Funny, as a German speaker who learned Spanish its exactly the other way round. Here people already start responding to what you say before you can finish the sentence. And generally people love to talk very fast.

[–] [email protected] 2 points 1 day ago

I can imagine! Last time I was in spain I ditched the translator app and tried to communicate with my hands because by the time I was able to write something I felt that the other person had switched topics 3 times.

[–] [email protected] 6 points 1 day ago (1 children)

I can read manga without waiting for a scanlation team to post a poorly done chapter in random intervals. also can read and watch cool anime and manga that doesn’t get picked up for localization by viz or whoever

livin that weeb life

[–] [email protected] 1 points 1 day ago (1 children)

Be a proud weeb! That is incredibly cool and a useful skill you should be proud of.

Keep on weebin!

[–] [email protected] 3 points 1 day ago* (last edited 1 day ago) (1 children)

やります、ありがとう

Oh this made me think of another one: years ago I worked with kids and teens. sometimes they would fuck with my phone when I wasn’t paying attention to go on youtube but I would leave the keyboard on the kana flick keyboard which would stump them

[–] [email protected] 1 points 1 day ago

Ha! Smart! I once accidentally changed my phone language to arabic and was completely lost with the settings trying to figure out where are the language settings.

[–] [email protected] 5 points 1 day ago (1 children)

Learning spanish has given me better insight in to latin american cultures.
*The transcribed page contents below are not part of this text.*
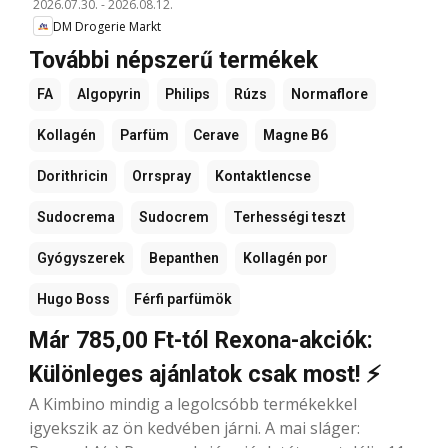
2026.07.30.
-
2026.08.12.
DM Drogerie Markt
További népszerű termékek
FA
Algopyrin
Philips
Rúzs
Normaflore
Kollagén
Parfüm
Cerave
Magne B6
Dorithricin
Orrspray
Kontaktlencse
Sudocrema
Sudocrem
Terhességi teszt
Gyógyszerek
Bepanthen
Kollagén por
Hugo Boss
Férfi parfümök
Már 785,00 Ft-tól Rexona-akciók:
Különleges ajánlatok csak most! ⚡
A Kimbino mindig a legolcsóbb termékekkel
igyekszik az ön kedvében járni. A mai sláger:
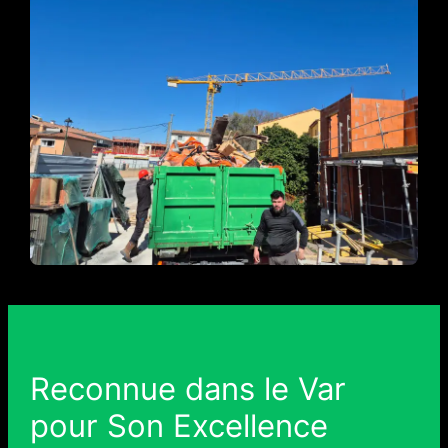
Reconnue dans le Var
pour Son Excellence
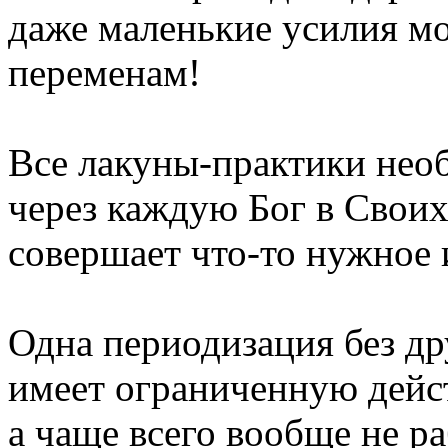
даже маленькие усилия м
переменам!
Все лакуны-практики нео
через каждую Бог в Свои
совершает что-то нужное 
Одна периодизация без др
имеет ограниченную дейс
а чаще всего вообще не ра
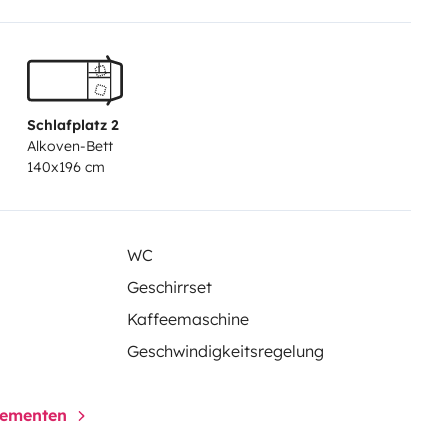
Schlafplatz 2
Alkoven-Bett
140x196 cm
WC
Geschirrset
Kaffeemaschine
Geschwindigkeitsregelung
elementen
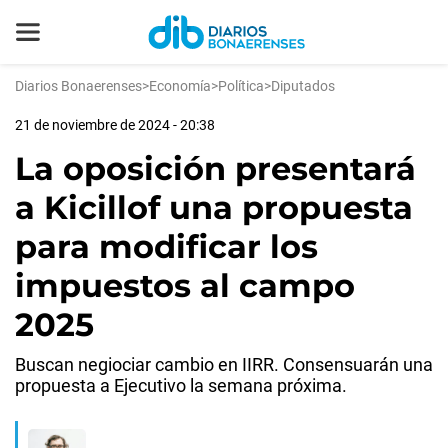
Diarios Bonaerenses
>
Economía
>
Política
>
Diputados
21 de noviembre de 2024 - 20:38
La oposición presentará
a Kicillof una propuesta
para modificar los
impuestos al campo
2025
Buscan negiociar cambio en IIRR. Consensuarán una
propuesta a Ejecutivo la semana próxima.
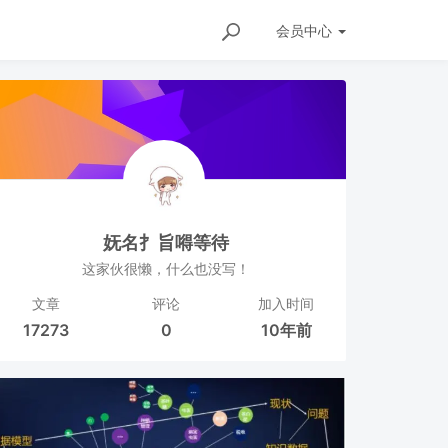
会员
中心
妩名扌旨嘚等待
这家伙很懒，什么也没写！
文章
评论
加入时间
17273
0
10年前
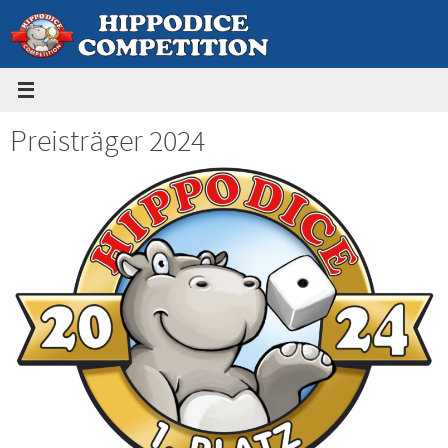
Zum
Inhalt
springen
Preisträger 2024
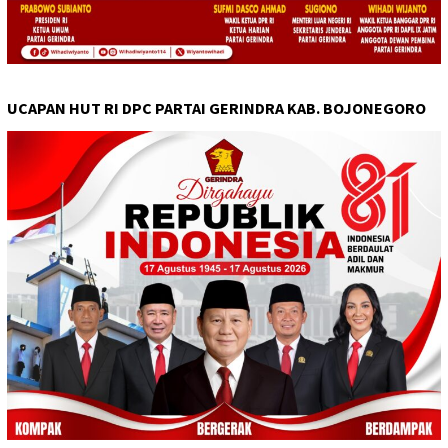
UCAPAN HUT RI DPC PARTAI GERINDRA KAB. BOJONEGORO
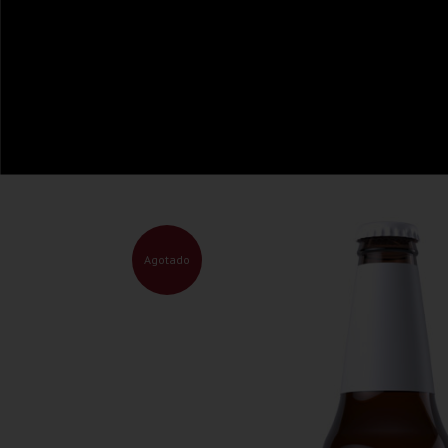
Agotado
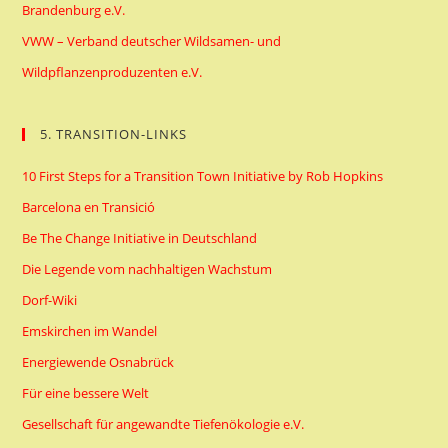
Brandenburg e.V.
VWW – Verband deutscher Wildsamen- und
Wildpflanzenproduzenten e.V.
5. TRANSITION-LINKS
10 First Steps for a Transition Town Initiative by Rob Hopkins
Barcelona en Transició
Be The Change Initiative in Deutschland
Die Legende vom nachhaltigen Wachstum
Dorf-Wiki
Emskirchen im Wandel
Energiewende Osnabrück
Für eine bessere Welt
Gesellschaft für angewandte Tiefenökologie e.V.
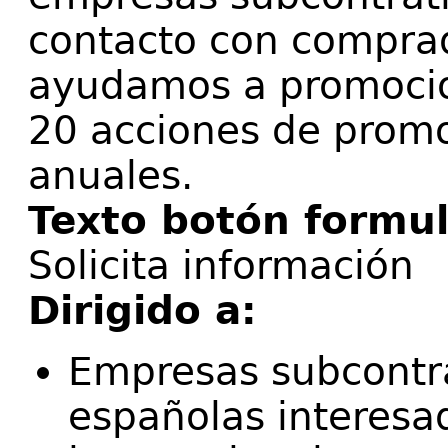
contacto con compra
ayudamos a promocio
20 acciones de promo
anuales.
Texto botón formul
Solicita información
Dirigido a:
Empresas subcontra
españolas interesa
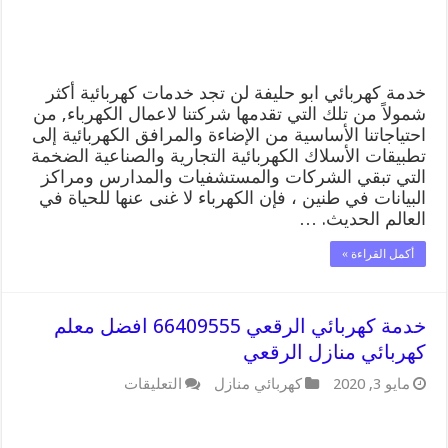
ابو
حليفة
مغلقة
خدمة كهربائي ابو حليفة لن تجد خدمات كهربائية أكثر
شمولاً من تلك التي تقدمها شركتنا لاعمال الكهرباء, من
احتياجاتنا الأساسية من الإضاءة والمرافق الكهربائية إلى
تطبيقات الأسلاك الكهربائية التجارية والصناعية الضخمة
التي تبقي الشركات والمستشفيات والمدارس ومراكز
البيانات في طنين ، فإن الكهرباء لا غنى عنها للحياة في
العالم الحديث. …
أكمل القراءة »
خدمة كهربائي الرقعي 66409555 افضل معلم
كهربائي منازل الرقعي
على
مايو 3, 2020
كهربائي منازل
التعليقات
خدمة
كهربائي
الرقعي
I don't know how much of that is through the language, but just being able to move around in South America with Spanish connected me with it in a way I couldn't have achieved with English alone

[–] [email protected] 4 points 1 day ago (1 children)

Must be even better with so many countries and cultures where that same language can connect you to their individual local culture!

Felt like a door opening into a new world when I travelled through German-speaking countries a second time after learning enough to get by.

Although it could also be that inbetween the travels I grew as a person and was more interested in the culture than before.

[–] [email protected] 4 points 1 day ago (1 children)

That was pretty much my experience. I went to Argentina with very little Spanish, and then got the chance to go back again a few years later with much better Spanish, and yeah, it felt like a door had opened to experiences that just weren't available to me before. Even something as simple as heading to the store to get some milk and bread was radically different.

[–] [email protected] 1 points 1 day ago

I can 100% relate.

[–] [email protected] 3 points 1 day ago (1 children)

Could not agree more!

I used to be someone who talked a lot without ever listening. Learning a language made me start to listen to people all around the world... And wow did it change me. It was especially cool to hear people with completely polarizing political views speak for themselves, instead of me hearing them through the lens of news and memes.

[–] [email protected] 2 points 1 day ago (1 children)

Act of listening is a skill indeed, be proud! I had the same problem that I used to be a terrible listener. Thankfully I've had amazing people around me that called it out but were patient and helped me learn.

[–] [email protected] 2 points 1 day ago (1 children)

Listening is the hardest part of language learning in my opinion. It took me years of listening every day to be conversational and I still mishear so many things in my second language.

[–] [email protected] 2 points 1 day ago

It is really hard! My teachers tried to give me tips and tricks but honestly there was no way around it: exercising listening A LOT was the only way to learn.